O XXIII Seminário da Academia da Latinidade, recém-realizado em Córdoba, confrontou-se com os extremos da desconfiança internacional, levando ao inédito terrorismo dos nossos dias. Ressoa a primeira resposta da Al-Qaeda à chegada de Obama ao poder, e à possível mudança de atitude do mundo muçulmano radical. Al-Zawahiri, guru de Bin Laden, é peremptório: converta-se Obama ao Islão, e leve seu país a segui-lo para então pensarmos no desarme da ,civilização do medo".
No seu livro, ,,A Absolvição", o porta-voz da Al-Qaeda encara os rumos de um futuro ligado à plena e irrestrita afirmação contemporânea do Islão. Reflete a expansão demográfica das últimas décadas do maometismo, não só a religião que mais cresce hoje, mas a que enfrenta a laicidade, vista como intrínseca à modernização.
Não se está, pois, no caminho esperado pela ONU, de que se poderia voltar à cultura da paz" do começo do século, implodida pela explosão das torres do WTC. Não se trata de admitir-se, neste momento, inclusive, um pluralismo na melhor tradição histórica, aliás, do Islão com os incréus, tal como demonstrado pelos sucessivos califados na expansão mediterrânea do credo de Maomé.

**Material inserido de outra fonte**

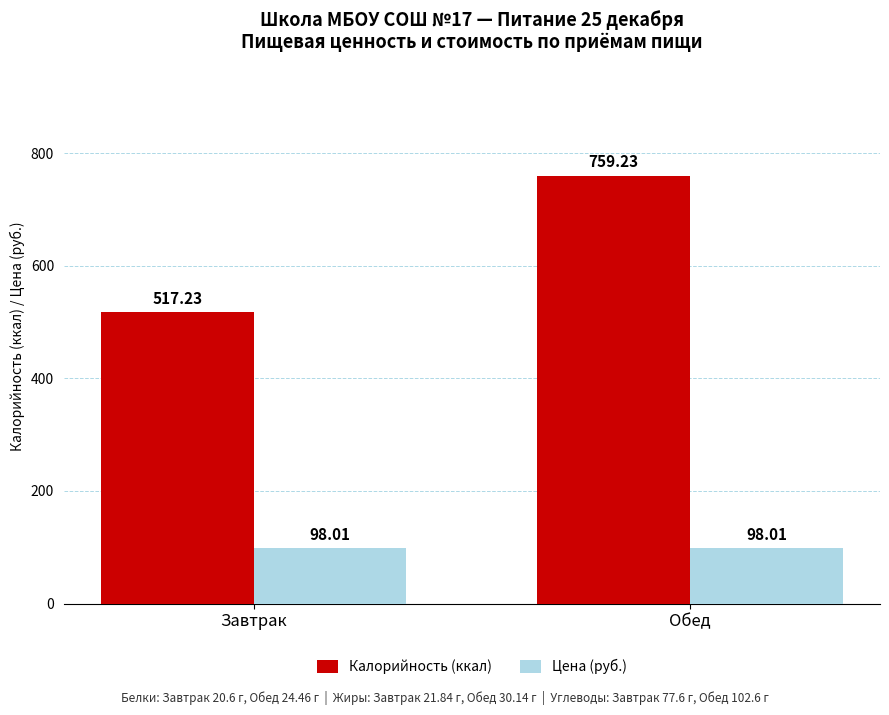

The Калорийность (ккал) series shows 517.2 at Завтрак. True or false?

True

A Conferência de Córdoba atentou a esse contraste, entendido como a resposta da irracionalidade, ou da desforra histórica, em que a visão da Al-Qaeda é a do revide à dominação do Ocidente, que se viu como única e estrita civilização a partir do Renascimento. E, tal, na convicção imperial que assumiu essa cultura, identificável ao Cristianismo, em toda a primeira globalização ibérica, no ciclo das grandes navegações, seguida do mercantilismo holando-franco-britânico, chegado aos extremosorientais. Mais se acelerou esta dominação, diante dos infortúnios islâmicos do século XIX, rematados pela revolução de Ataturk, ou pela recuperação da diáspora pela criação do Estado de Israel.
Até onde, de fato, os Estados Unidos de Obama estão vivendo a trégua de Bin Laden, e não é de se esperar ataques similares ao de Nova Iorque, nas grandes torres de Chicago ou Los Angeles, objeto da vigília obsessiva da segurança americana? Mas o que importa, já, é tentar o degelo possível a partir de frentes, como a da proscrição do terrorismo pelo governo Kadhafi, ou o debate com o Iêmen, país em que a Al-Qaeda está na iminência de assumir o poder.
O mais importante, assinalaram diversos debatedores em Córdoba, é, desde agora, nos Estados Unidos, superar a suspeição dos muçulmanos como inimigos latentes, cercados num gueto inarredável. O desemperro no diálogo das civilizações só começa a se dar conta dos novos protagonismos internacionais de aceitação de identidade política de nações e blocos, fora da velha relação centro-periferia do Primeiro Mundo, ainda imobilizados na sequela das polarizações pós-Guerra Fria.
Ressaltou-se, no encontro, a posição internacional de nosso País no Oriente Médio, sobretudo na insistência do reconhecimento internacional do Irã, invertendo, inclusive, o círculo vicioso entre a renúncia à indústria nuclear e acondição de voltar à convivência entre as nações.
A liderança assumida pelo presidente Lula, até em escaramuça com Obama,para a trazida já do governo Ahmadinejad à audiência da ONU, avança no rumo de uma globalização não-hegemônica. No conteúdo previsível desse novo e criativo ,,vis-à-vis", por força predominam as discussões dos direitos humanos, vistas pelos extremistas islâmicos como uma ,,ideologia ocidental".
O debate de questões limite agora, em Córdoba, significativamente, cidade da fronteira europeia-muçulmana na Andaluzia, abre o questionário inédito do que seja o verdadeiro humanismo do nosso tempo, reconhecendo a perda do laicismo como sinônimo da modernidade, e o perigo da guerra de religiões. E um dossiê de interlocuções fora da clássica retórica das boas-vontades internacionais aguarda o entrevero, no Rio de Janeiro, de uma nova visão de futuro, na iniciativa em que se adiantaram a Espanha, a Turquia e o Brasil, no aprofundamento realista da Aliança das Civilizações.